Convergence on already-known answers. For many questions, the base model already had the right answer in 1 out of 3 samples but was inconsistent. For example, asked "Who will visit London in early July 2025 to unveil the UK-France migration deal?" (answer: Emmanuel Macron), the base model produced ["Unknown", "Unknown", "Emmanuel Macron"]. Two out of three samples gave up and said Unknown. EF-8B consistently output "Emmanuel Macron" across all three samples, reasoning directly instead of giving up. The same pattern appeared for "Which Republican Senator from Kentucky will be recorded as voting against the bill in the Senate roll call?" (answer: Rand Paul). The base model split between Rand Paul and Mitch McConnell, but EF-8B consistently chose Rand Paul noting Paul's record of voting against party-line bills.

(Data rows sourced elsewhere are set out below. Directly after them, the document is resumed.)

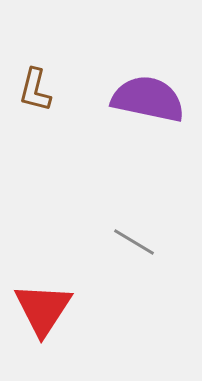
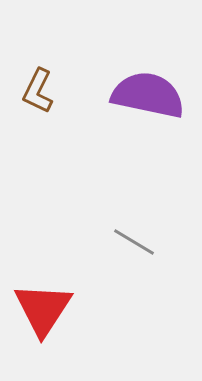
brown L-shape: moved 3 px right, 1 px down; rotated 12 degrees clockwise
purple semicircle: moved 4 px up
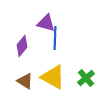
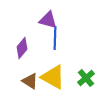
purple triangle: moved 2 px right, 3 px up
purple diamond: moved 2 px down
brown triangle: moved 5 px right
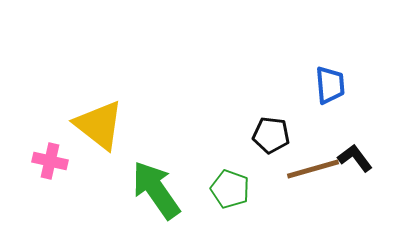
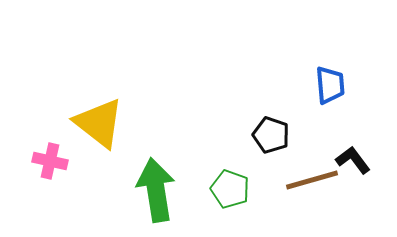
yellow triangle: moved 2 px up
black pentagon: rotated 12 degrees clockwise
black L-shape: moved 2 px left, 2 px down
brown line: moved 1 px left, 11 px down
green arrow: rotated 26 degrees clockwise
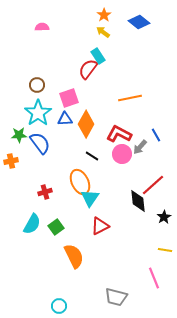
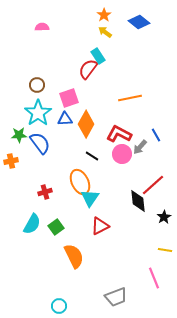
yellow arrow: moved 2 px right
gray trapezoid: rotated 35 degrees counterclockwise
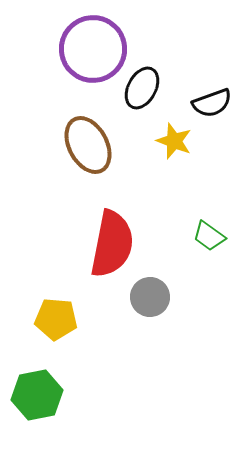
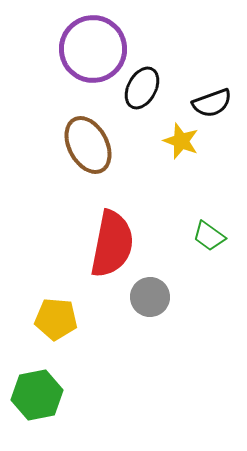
yellow star: moved 7 px right
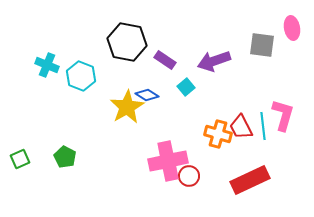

Across all net-gained questions, the model's average predicted probability actually decreased (0.39 to 0.27), showing it learned calibration rather than gaming confidence. It got more answers right while simultaneously becoming more honest about its uncertainty.
Given the positive results above, we are now scaling up post-training with the goal of matching the best reasoning models on general-purpose forecasting at a fraction of the cost — allowing us to maintain cheap, continually learning world models. More on this soon.
References
[1] N. Chandak et al., "Scaling Open-Ended Reasoning to Predict the Future," arXiv:2512.25070 (2025).
[2] Z. Shao et al., "DeepSeekMath: Pushing the Limits of Mathematical Reasoning in Open Language Models," arXiv:2402.03300 (2024).
[3] D. Guo et al., "DeepSeek-R1: Incentivizing Reasoning Capability in LLMs via Reinforcement Learning," arXiv:2501.12948 (2025).
[4] J. Lu et al., "Evaluating LLMs on Real-World Forecasting Against Expert Forecasters," arXiv:2507.04562 (2025). Best LLM Brier score 0.135 vs. superforecaster panel 0.122.
[5] ForecastBench, "How Well Can Large Language Models Predict the Future?" Forecasting Research Institute (2025). GPT-4.5 achieves Brier 0.101 vs. superforecasters' 0.081.